An exuberant Eddie Towles welcomed about 30 people into his Gilmer Road phone center Tuesday for the first official meeting of the Longview Metro Chamber of Commerce.
Towles, who was a part of the original metro chamber when it was chartered in 1984, said many young entrepreneurs joined the group, but were so busy with their companies they failed to invest.
Now 30 years later, Towles told the crowd of potential chamber members, those same entrepreneurs now plan to share their knowledge and passion with the next generation to help South Longview, and consequently all of Longview, flourish.
"This is a new day. I am so happy. I am so excited about this Chamber of Commerce because we have got board members, people involved in this Chamber of Commerce who have got years and year and years and years - I am talking about 20, 25 years - of successful experience. We are now able to share and help new entrepreneurs in business," Towles said.
At the meeting members of the chamber officially approved pre-selected board members. Those board members then finalized the volunteer officers who will oversee the chamber's business.
Tony Powell, a longtime Longview businessman who now owns a company that produces grave markers, was named chairman of the 10-person board and president of the organization.
Towles was named vice president.
The vice president reiterated the Chamber's stated goal to work alongside the established Longview Chamber of Commerce and to focus on the South Longview businesses.
"We can work with the Longview Chamber of Commerce. We can work and assist then in making Longview a better place, and I am so excited about that," Towles said.
About 20 companies were represented at the inaugural meeting, but several people in attendance were not associated with any company.

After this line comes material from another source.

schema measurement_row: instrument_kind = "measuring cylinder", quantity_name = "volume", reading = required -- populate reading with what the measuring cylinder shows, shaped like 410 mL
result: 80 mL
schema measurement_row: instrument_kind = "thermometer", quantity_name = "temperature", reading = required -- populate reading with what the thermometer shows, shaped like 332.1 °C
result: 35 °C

Martha Sanders-Fautheree, who has lived in South Longview for nearly 50 years, said she paid her $50 annual membership and joined the chamber because she believes it can help businesses.
"I have seen it up, and it has gone, and I would like to see it come back," Sanders-Fautheree said.

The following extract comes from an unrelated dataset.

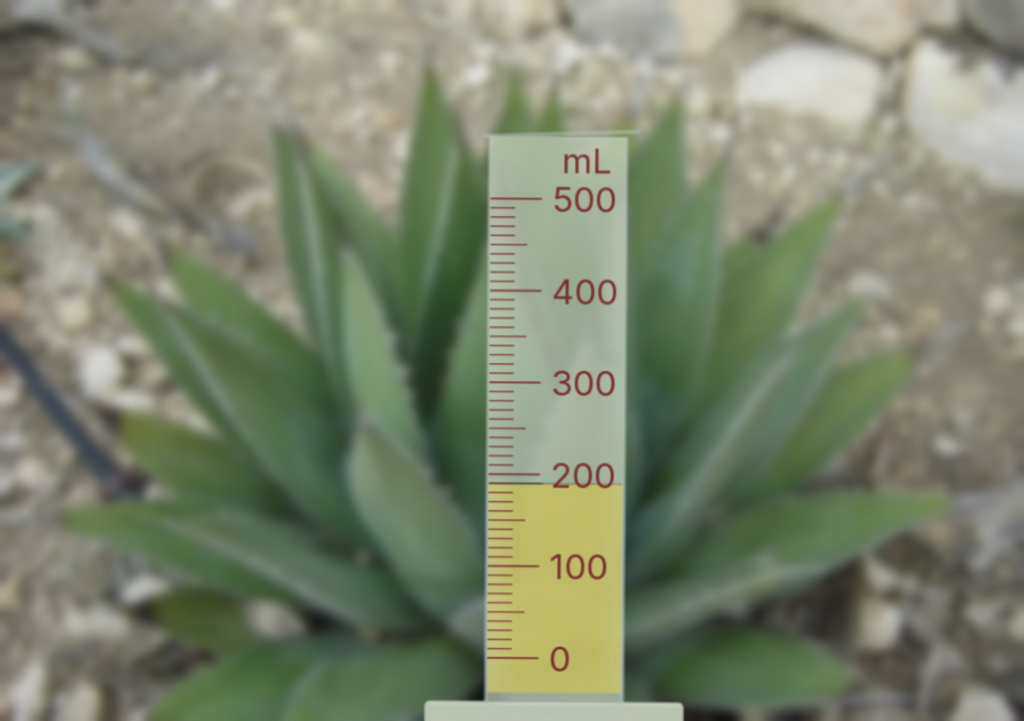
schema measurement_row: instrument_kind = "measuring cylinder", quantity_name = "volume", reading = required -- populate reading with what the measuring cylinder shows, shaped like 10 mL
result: 190 mL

The woman said she remembered when South Longview was the center of town and the place to be.
Sanders-Fautheree said the biggest challenge for the new chamber would not be business related.
"This is not business related and I don't how you would go about doing it, but getting people to be more proud of where they live, that will make a difference" she said.

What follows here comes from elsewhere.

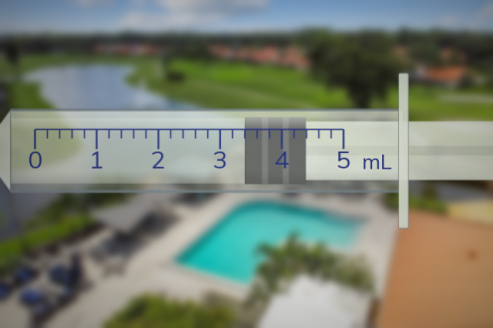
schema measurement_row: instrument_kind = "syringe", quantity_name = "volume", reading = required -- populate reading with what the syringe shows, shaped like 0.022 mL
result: 3.4 mL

Leslie Harold, who owns I'd Rather Lather, which sells bath soaps, salts and essentials joined the chamber Tuesday with a business membership.
"I like their mission to help support and network small businesses across the city," Harold said.
Muckelroy said the chamber's next goal is to attract members with a goal of 100 companies by the end of summer.
Metro Chamber leaders said they hoped to meet on a monthly basis and in addition to doing "chamber business" work on the basics of owning a business.
At Tuesday's meeting, several members practiced their "elevator pitches" - 30 second introductions to their businesses.